Why do Protestants presume to know Catholic doctrine and dogmas when they don't really know it?

I never understand this. Why do Protestants especially Ex-Catholics persume to know Catholic Church doctrines and dogma, but they don’t really know it.

  1. They think we worship Mary, we don’t.

  2. They think think our doctrines are invented doctrines but they aren’t.

  3. They think the whatever the Popes says is infallible, when in fact it that infallibility is that the Holy Spirit preserves the Pope from teaching error when speaking moral and faith teaching

  4. That the sacrifice of the Mass is re-sacrifice when it isn’t. It is to make presence the sacrifice at the cross which transcends time itself.

These are some false presumption of Protestants of what the Catholic Church supposedly believe. There of course countless others, which they think we believe and professed.

They believe those because that is what they have been taught that we believe. They did not learn thi sby themselves, they did not read it in their Bibles.
They were taught it.

But that doesn’t explain Ex-Catholics. They’ve been taught otherwise. Do they just cleanse their minds of Catholic teachings, or do they just follow the new crowd?

### Source material

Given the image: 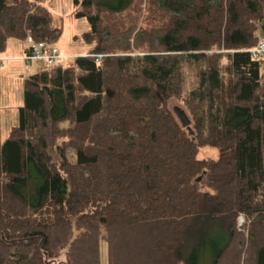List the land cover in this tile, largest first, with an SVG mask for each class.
<instances>
[{"label":"trees","instance_id":"obj_1","mask_svg":"<svg viewBox=\"0 0 264 264\" xmlns=\"http://www.w3.org/2000/svg\"><path fill=\"white\" fill-rule=\"evenodd\" d=\"M162 1L178 14L159 51L109 44L135 0H74L91 49L34 60L0 133V264H104L102 241L106 264H264V0ZM60 32L45 0H0V54ZM206 145L219 156L199 157Z\"/></svg>","mask_w":264,"mask_h":264},{"label":"rangeland","instance_id":"obj_2","mask_svg":"<svg viewBox=\"0 0 264 264\" xmlns=\"http://www.w3.org/2000/svg\"><path fill=\"white\" fill-rule=\"evenodd\" d=\"M216 2H220V0H209L211 4ZM45 3L52 9L55 17H59V24L61 25V32L53 41L54 44L59 46L66 57H71V59L77 55L86 54L91 49V44L80 40L81 37L79 35H82L90 28V23L85 17L75 16L74 0H45ZM162 4V0H135L131 5L133 6L131 9L112 15V19L116 25H118V20L120 23L119 27L111 25L112 32L116 33L115 40L113 39L115 34H111L107 32L108 30H105L109 44H113L114 48L118 51H139L141 48L163 49V45L159 42V37L165 32L168 18L175 17L178 11L167 9L163 4L164 9L161 6ZM142 26L147 31L141 30L140 27ZM24 51L20 40L12 38L7 53L8 55H12L11 57L15 62L9 61L8 64L10 62H13L14 65L17 64V70L13 68L7 69L6 67L1 69L0 67V133L2 140L8 137L12 126L18 121L19 106L24 101L25 77L39 70L42 64L39 61H33L31 64H28L25 62L26 60L19 59V53L23 54L25 53ZM161 94L164 95L170 107L175 110L179 118L181 114H186L191 122L193 121V112L180 98L166 90H163ZM47 151L52 159L56 161L61 159L60 149L56 146H49ZM198 156L210 160L217 158L219 151L215 147L206 145L201 147ZM203 172L206 173L203 179H206V170L201 171L198 176L203 174ZM202 186L204 190L213 191L205 183ZM243 220L244 218L240 219V222H243ZM106 244V242L102 241V259L104 264H106L107 259Z\"/></svg>","mask_w":264,"mask_h":264},{"label":"built area","instance_id":"obj_3","mask_svg":"<svg viewBox=\"0 0 264 264\" xmlns=\"http://www.w3.org/2000/svg\"><path fill=\"white\" fill-rule=\"evenodd\" d=\"M253 56H264V38L260 43L251 49ZM66 56L62 53L59 46L55 45L53 41L38 40L33 42L25 51L23 58L28 63L34 60L44 59L50 64H54ZM3 58L0 57V62ZM242 219V218H241Z\"/></svg>","mask_w":264,"mask_h":264},{"label":"water","instance_id":"obj_4","mask_svg":"<svg viewBox=\"0 0 264 264\" xmlns=\"http://www.w3.org/2000/svg\"><path fill=\"white\" fill-rule=\"evenodd\" d=\"M180 116H181L180 120L182 121L183 126L187 127L189 129V132L191 134H193L194 130H193L192 126H191L190 118L186 114H181ZM205 174L206 173L203 172V174L197 176V180L200 181L201 179H203L205 177ZM73 228H74V232H75V236H76V234L79 232V230L76 228L75 219L73 220Z\"/></svg>","mask_w":264,"mask_h":264},{"label":"crops","instance_id":"obj_5","mask_svg":"<svg viewBox=\"0 0 264 264\" xmlns=\"http://www.w3.org/2000/svg\"><path fill=\"white\" fill-rule=\"evenodd\" d=\"M25 49V48H24ZM8 54V53H7ZM7 54H0V57H2L3 58V60H2V62H0V67H1V69L2 68H4V67H6L7 69H11V68H13L14 70H17V64H13V62H10L9 64H8V62L9 61H14L15 62V60H13V58L11 57V56H9V55H7ZM10 54V53H9ZM13 55H17V54H13ZM23 55H24V53L23 54H20L19 53V59L21 58V59H24L23 58ZM25 61V60H24ZM26 62V61H25ZM26 63H28V62H26ZM28 64H30V63H28ZM1 73V72H0Z\"/></svg>","mask_w":264,"mask_h":264}]
</instances>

### Your tasks
**1.** In the post about Protestants and Catholic doctrine above, copy the passage from "These are some" to "were taught it.".
**2.** According to the post about Protestants and Catholic doctrine, how did Protestants come to hold their mistaken ideas about Catholic beliefs?

### Solved problems
**1.**
These are some false presumption of Protestants of what the Catholic Church supposedly believe. There of course countless others, which they think we believe and professed.

They believe those because that is what they have been taught that we believe. They did not learn thi sby themselves, they did not read it in their Bibles.
They were taught it.

**2.** They were taught them; they did not learn them by themselves or read them in their Bibles.